How to Avoid the Hype and Make a Success of Crypto Investing

To the outside observer, the crypto markets must look extremely schizophrenic. One moment coins are experiencing all time highs. Next, the news is devoted to the recent dip.

Who in their right mind would want to partake in such a volatile market? Well, like me, many believe that crypto could help usher in one of the greatest transfers of wealth seen for a generation.

Those who got in early, have already seen their personal wealth bloom. Some into the $millions. However, it’s also a very volatile space, and getting your investment strategy wrong could easily see you lose your shirt.

Comparing crypto to other investments

When comparing Crypto to other forms of investment there are some common characteristics. It’s a bit like Forex in that you are trading currencies for one another. The major difference is its relative nascency when compared to FX. In this sense, it’s more akin to investing in penny stocks.

You do have your “blue chip” coins at the top but even those are wrought with volatility that makes investing a gamble much of the time. Unlike stocks and shares however, coin holders are just that, holders of a digital asset. There is no equity ownership relative to the share of your purchase. Most people invest in these assets speculating that their price against Bitcoin or the US Dollar will go up.
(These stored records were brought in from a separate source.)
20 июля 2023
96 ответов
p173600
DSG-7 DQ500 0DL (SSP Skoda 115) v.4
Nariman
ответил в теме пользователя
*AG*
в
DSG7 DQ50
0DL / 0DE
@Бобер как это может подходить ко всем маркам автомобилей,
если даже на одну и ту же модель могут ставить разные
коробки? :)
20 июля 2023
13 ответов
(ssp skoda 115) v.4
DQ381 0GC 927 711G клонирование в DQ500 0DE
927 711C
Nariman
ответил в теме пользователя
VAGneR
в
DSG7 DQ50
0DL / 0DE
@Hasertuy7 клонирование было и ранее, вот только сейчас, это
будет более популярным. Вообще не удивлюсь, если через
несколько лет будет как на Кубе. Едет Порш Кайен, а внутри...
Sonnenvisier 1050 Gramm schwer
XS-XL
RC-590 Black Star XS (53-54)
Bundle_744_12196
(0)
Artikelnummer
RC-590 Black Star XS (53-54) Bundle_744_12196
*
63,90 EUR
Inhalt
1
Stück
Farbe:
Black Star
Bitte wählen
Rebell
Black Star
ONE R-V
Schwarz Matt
Technically the only thing that determines the price of a coin is supply and demand. If there are more buyers than sellers, the price will go up. External correlation to price is debatable but typically strong announcements about growth, new partnerships, etc. will help drive new interest in a project, which in turn will often cause the price to increase.

It’s why more sophisticated investors will look for strong fundamentals like use-cases, team, product, and roadmap, among other things, to determine whether or not an asset is worth investing in.

Why Crypto is so volatile

Ultimately, emotion and sentiment drive the volatility of cryptocurrency assets. The slightest piece of bad news can shift sentiment, bring about fear, and cause a downturn in the market.

Liquidity also adds to the volatility. Although the overall crypto market cap has recently reached new heights at over $1T, it is staggeringly illiquid and has a low market cap in comparison to other major financial markets. For example, the market cap of gold is $11.95T on its own. The NASDAQ market cap is around $15T. Further, the Forex markets print daily volumes in the trillions as well, compared to the roughly $89B in daily volume of the entire crypto market at the time of writing.

This disparity means that large buy and sell orders on the crypto market will create massive fluctuations in price. Until crypto compares to other financial markets, this volatility will continue. But this is also why people are so attracted to crypto because it has a lot of room to grow.

What to look for and what to avoid

I’m primarily a fundamental investor. I look for projects with a strong, public-facing team that has a history of success in both easy and difficult times. I try to find coins whose market cap is low and where the tokenomics support growth.

That means, there is no absurd rate of coin production or APY for staking. Projects that are producing millions of coins a day to offer their users 1000%+ ROI are Ponzi schemes and will die incredibly fast.

The biggest red flag is an anonymous team. If the people behind a project are not willing to publicly reveal themselves, it’s likely they are unsavory characters and potential bad actors who will pull the rug from under investors to make a quick profit.

I look for products that have an actual use-case. Even if the use-case is many years from being adopted, it’s important to see that code is being deployed and a team is working on it regularly.

There is, of course, much more to proper due diligence and for this reason, I end up skipping and in some cases, missing opportunities. But I’d rather make educated, long-term plays than gamble.

You Don’t Need to Day Trade to Earn from Crypto

What many don’t realise is, you don’t need to trade to invest in crypto. There are a plethora of ways of getting involved that suit different tolerances to risk, many of which don’t require day trading.

The best strategies are those that allow users to earn an income as a result of their participation in the network. Investing in high-quality staking and masternode projects is one such example. By staking, users can effectively dollar cost average into their positions, lowering their overall downside risk.

The best thing any investor can do is continuously learn and always manage risk accordingly. Never get into situations where you take on more than you can afford if everything went to $0, and consistently take profits when you feel it’s appropriate.

By Nick Saponaro, Co-Founder & CIO at decentralized payment ecosystem, Divi Project

About Nick Saponaro, Co-Founder and CIO, The Divi Project

Nick Saponaro is an entrepreneur, crypto enthusiast, and keynote speaker who joined Divi in 2017 as a full stack developer and was quickly invited to become a co-founder of the fledgling business.

As CIO he is responsible for Divi Core – all of the company’s web services, client-facing apps, and protocol development that will actualise Divi’s mission; to make crypto easy and drive its mainstream adoption.